The UN estimates that for every person employed in rural communities such as these, income will be spread throughout the local community and allow 10 further families to earn an income. This is why we place such importance on offering decent, long term jobs with local peoples in our commercial forest plantations. With more than 1000 workers in peak season, this means between 5 and 10,000 families are receiving some kind of income from long term plantation management. We also have a significant number of more casual workers in our plantations who help out with the thinning, pruning and weeding of the plantations.
Most importantly, our plantations have signed up to voluntary benefit sharing agreements which guarantee that a percentage of all sales from timber will go straight back to the community via a District Assembly. Doing this allows us to be accredited as a UNFCC or UN-REDD plantation.

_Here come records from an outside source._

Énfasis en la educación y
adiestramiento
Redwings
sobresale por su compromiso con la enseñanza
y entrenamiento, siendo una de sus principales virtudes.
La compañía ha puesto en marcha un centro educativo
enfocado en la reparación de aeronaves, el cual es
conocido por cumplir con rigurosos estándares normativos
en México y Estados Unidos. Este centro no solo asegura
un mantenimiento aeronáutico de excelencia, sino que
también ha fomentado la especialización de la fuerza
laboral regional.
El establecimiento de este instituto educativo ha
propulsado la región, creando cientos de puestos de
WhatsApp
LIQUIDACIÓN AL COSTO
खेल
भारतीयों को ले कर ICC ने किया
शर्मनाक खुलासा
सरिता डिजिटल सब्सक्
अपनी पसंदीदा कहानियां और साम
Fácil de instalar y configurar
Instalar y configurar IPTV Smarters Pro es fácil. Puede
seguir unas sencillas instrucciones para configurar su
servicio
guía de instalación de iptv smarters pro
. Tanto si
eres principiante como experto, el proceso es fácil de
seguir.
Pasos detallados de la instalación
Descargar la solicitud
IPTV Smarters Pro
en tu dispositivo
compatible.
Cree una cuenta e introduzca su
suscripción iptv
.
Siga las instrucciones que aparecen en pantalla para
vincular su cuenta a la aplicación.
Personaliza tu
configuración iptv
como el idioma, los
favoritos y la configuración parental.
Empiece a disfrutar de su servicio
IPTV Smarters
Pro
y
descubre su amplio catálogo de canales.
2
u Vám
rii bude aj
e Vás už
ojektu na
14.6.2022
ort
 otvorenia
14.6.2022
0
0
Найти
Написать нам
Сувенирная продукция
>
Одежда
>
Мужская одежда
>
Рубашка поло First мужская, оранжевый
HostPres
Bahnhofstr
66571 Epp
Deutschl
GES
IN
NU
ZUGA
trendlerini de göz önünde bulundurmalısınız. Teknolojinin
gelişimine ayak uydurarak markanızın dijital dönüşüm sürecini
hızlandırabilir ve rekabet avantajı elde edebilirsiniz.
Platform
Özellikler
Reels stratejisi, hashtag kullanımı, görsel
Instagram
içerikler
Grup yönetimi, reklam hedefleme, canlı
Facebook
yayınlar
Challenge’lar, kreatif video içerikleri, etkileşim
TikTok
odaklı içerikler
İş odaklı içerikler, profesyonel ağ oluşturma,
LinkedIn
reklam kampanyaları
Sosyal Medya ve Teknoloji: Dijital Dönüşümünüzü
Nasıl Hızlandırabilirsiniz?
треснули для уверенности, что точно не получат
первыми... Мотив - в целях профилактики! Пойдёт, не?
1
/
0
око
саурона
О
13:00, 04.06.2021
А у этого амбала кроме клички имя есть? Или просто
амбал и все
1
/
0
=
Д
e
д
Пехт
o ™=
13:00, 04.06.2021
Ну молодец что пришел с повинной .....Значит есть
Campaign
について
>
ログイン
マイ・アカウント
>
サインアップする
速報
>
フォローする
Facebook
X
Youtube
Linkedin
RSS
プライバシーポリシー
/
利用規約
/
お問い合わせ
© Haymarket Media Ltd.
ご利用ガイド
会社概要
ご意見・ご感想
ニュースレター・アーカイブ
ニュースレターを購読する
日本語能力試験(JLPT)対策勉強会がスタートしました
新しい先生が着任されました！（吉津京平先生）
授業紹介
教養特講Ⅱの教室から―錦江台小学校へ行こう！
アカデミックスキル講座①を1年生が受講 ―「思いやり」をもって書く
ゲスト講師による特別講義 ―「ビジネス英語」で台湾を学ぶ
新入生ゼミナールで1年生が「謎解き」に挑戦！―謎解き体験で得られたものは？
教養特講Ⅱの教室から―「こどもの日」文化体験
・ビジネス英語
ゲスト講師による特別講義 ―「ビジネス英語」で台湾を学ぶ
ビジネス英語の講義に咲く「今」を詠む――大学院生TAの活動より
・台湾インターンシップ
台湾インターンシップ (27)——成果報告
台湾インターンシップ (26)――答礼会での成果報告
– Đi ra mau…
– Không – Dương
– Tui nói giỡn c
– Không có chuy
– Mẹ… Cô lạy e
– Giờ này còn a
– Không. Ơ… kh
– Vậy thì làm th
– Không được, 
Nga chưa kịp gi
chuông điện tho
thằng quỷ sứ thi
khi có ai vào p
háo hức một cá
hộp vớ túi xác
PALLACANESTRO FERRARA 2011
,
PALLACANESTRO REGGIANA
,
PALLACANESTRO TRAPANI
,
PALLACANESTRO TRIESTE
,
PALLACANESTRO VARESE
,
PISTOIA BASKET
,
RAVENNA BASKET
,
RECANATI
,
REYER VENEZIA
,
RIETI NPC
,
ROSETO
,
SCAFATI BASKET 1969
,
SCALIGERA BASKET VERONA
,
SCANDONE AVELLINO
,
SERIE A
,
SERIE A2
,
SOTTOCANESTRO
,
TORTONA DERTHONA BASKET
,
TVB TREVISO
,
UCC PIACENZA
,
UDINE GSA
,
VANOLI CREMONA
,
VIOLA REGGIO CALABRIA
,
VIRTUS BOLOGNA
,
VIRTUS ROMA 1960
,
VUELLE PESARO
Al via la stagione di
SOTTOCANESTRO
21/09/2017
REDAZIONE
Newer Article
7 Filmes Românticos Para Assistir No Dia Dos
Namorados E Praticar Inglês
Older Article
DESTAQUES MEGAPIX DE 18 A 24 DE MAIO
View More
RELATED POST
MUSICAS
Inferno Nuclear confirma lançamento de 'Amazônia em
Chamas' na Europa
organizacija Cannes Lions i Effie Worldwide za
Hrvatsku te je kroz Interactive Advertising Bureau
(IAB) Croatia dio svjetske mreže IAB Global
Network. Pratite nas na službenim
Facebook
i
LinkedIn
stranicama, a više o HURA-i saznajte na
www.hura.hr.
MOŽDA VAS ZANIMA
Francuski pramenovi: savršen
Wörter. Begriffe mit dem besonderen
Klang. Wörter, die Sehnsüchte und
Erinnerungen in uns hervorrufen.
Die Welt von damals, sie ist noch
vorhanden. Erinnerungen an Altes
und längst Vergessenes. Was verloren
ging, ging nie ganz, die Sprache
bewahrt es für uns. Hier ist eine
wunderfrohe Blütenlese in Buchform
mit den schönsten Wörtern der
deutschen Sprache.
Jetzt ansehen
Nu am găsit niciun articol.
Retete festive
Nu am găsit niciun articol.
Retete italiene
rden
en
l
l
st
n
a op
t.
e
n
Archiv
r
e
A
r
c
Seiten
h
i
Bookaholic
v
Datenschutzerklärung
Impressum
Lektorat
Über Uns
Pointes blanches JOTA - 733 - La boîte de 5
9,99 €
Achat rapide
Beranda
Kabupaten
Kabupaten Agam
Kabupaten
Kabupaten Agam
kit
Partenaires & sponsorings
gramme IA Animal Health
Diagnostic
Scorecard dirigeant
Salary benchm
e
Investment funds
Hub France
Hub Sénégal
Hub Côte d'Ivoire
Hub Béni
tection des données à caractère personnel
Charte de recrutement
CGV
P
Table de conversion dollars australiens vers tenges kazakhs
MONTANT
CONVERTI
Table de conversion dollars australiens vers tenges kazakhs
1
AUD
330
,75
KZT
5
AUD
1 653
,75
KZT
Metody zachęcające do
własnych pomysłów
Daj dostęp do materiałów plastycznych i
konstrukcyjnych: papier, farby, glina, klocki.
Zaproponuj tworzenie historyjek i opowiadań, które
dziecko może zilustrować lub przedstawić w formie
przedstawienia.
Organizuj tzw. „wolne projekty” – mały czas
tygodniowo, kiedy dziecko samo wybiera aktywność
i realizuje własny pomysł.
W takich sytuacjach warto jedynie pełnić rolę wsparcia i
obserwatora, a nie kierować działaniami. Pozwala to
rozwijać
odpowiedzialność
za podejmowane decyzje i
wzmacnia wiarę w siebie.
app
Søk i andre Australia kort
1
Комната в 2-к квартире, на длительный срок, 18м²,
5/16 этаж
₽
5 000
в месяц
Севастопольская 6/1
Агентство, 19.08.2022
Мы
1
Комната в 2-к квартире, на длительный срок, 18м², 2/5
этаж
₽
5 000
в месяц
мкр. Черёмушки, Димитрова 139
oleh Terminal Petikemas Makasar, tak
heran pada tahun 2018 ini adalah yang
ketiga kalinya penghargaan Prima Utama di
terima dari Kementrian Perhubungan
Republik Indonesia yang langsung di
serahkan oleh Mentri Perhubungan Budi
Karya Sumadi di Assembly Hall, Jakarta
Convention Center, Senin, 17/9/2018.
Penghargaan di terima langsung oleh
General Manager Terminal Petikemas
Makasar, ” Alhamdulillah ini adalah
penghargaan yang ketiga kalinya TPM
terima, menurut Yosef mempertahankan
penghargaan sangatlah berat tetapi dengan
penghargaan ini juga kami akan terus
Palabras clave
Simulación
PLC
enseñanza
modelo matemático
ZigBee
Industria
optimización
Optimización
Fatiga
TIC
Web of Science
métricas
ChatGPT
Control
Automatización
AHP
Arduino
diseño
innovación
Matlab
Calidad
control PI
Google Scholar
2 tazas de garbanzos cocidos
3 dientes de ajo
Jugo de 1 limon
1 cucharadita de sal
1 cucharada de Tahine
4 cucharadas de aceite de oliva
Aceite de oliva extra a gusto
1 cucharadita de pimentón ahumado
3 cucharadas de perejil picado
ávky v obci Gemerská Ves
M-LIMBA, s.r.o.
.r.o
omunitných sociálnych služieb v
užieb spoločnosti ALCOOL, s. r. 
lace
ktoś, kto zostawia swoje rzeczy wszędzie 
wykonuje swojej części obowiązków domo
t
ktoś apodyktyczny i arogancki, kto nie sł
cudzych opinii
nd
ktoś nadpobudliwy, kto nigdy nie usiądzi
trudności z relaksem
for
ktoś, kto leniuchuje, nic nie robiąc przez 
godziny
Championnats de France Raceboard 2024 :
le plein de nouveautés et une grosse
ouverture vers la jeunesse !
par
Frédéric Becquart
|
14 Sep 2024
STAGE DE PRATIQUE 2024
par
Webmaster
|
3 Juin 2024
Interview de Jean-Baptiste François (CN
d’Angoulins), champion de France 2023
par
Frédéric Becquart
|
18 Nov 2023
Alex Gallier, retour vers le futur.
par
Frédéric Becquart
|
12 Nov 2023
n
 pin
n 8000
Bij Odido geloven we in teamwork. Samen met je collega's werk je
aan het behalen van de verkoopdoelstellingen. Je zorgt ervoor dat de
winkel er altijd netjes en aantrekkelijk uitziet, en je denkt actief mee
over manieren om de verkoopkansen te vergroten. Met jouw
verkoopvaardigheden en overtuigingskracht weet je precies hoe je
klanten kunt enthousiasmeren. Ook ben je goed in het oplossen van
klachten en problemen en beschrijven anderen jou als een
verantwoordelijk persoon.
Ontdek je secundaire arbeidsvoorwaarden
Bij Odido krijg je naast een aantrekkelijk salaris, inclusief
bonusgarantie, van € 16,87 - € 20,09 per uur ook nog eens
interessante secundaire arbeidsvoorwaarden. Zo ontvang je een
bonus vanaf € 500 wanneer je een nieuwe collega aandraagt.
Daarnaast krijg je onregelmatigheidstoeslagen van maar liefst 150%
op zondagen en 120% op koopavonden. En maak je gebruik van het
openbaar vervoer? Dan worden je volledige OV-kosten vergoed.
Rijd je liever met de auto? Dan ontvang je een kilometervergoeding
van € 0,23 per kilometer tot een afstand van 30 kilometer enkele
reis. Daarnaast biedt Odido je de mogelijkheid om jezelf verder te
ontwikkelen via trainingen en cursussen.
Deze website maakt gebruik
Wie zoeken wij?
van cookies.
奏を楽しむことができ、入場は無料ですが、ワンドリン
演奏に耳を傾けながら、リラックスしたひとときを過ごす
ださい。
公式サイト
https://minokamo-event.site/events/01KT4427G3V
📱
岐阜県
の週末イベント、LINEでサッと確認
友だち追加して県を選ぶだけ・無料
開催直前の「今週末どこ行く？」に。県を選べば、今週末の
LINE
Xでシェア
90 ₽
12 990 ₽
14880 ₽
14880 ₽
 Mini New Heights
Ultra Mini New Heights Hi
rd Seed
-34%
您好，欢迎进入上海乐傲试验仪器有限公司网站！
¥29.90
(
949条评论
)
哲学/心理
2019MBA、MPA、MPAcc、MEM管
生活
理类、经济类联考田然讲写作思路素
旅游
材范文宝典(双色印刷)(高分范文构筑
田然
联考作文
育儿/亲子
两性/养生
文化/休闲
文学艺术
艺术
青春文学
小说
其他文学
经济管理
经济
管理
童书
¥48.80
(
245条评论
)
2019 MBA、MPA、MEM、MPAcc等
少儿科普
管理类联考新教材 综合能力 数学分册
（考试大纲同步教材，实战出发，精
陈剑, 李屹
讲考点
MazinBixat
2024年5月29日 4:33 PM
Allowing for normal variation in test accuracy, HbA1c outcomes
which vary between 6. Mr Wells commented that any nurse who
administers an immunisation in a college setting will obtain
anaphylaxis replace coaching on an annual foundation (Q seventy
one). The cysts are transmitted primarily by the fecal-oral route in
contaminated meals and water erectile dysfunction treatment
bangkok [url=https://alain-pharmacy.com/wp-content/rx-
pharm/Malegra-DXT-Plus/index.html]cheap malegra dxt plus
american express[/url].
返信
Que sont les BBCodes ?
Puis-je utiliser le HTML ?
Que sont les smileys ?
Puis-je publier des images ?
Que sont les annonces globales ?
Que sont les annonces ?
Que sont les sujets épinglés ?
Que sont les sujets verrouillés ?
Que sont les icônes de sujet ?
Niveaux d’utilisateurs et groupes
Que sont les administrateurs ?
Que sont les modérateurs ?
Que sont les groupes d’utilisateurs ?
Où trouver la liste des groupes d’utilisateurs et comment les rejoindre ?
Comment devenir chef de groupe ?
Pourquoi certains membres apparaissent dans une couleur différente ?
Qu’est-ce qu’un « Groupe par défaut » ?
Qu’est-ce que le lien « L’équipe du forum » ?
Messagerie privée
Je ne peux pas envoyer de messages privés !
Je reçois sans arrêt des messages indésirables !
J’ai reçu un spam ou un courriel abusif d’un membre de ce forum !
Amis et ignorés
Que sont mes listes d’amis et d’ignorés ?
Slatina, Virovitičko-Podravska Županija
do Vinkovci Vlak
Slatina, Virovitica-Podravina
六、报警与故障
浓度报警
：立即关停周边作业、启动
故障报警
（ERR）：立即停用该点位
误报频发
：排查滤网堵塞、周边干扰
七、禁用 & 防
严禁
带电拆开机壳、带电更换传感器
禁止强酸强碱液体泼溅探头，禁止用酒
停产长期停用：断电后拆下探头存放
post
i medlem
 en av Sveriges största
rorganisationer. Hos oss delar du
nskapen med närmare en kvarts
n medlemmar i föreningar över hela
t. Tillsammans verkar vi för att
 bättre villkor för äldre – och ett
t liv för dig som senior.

What all this means is that we think we have found that rare thing – a long term, profitable business that can be good for the planet and the local community through a sustainable forest plantation and jobs for men and women in the local community. All the while delivering excellent returns for investors! It is a model that is being replicated all across Africa, with plantation businesses proving to be excellent employment providers in many areas with massive unemployment. And as in Ghana, the jobs given to the communities around plantations also help to increase knowledge about the value of the forest and how to grow sustainably.
As part of our commitment to the sustainable development of our forests and timber we set a clear aim to provide long term, sustainable employment in the local community. Ghana is a country that is currently staging an impressive economic comeback for a country that only three decades ago was famine stricken and teetering on edge of economic collapse. Fast forward to 2019 and it was the fastest growing economy in the world. Its growth has been built not only on the traditional cocoa production but also on oil, which has boosted Ghana’s GDP by an estimated 8.8% over the last year.
However, this is not evenly spread throughout the economy. The GDP per capita in Ghana is actually half that of other emerging economies, the IMF reports, and the unemployment there is slightly higher than the average rate in sub-Saharan Africa. This higher unemployment is particularly relevant when it comes to the rural areas of Ghana where it is much higher. Jobs in rural areas are very difficult to find and that is why it is important that commercial timber operations such as ours focus on sustainable development alongside growth and profits.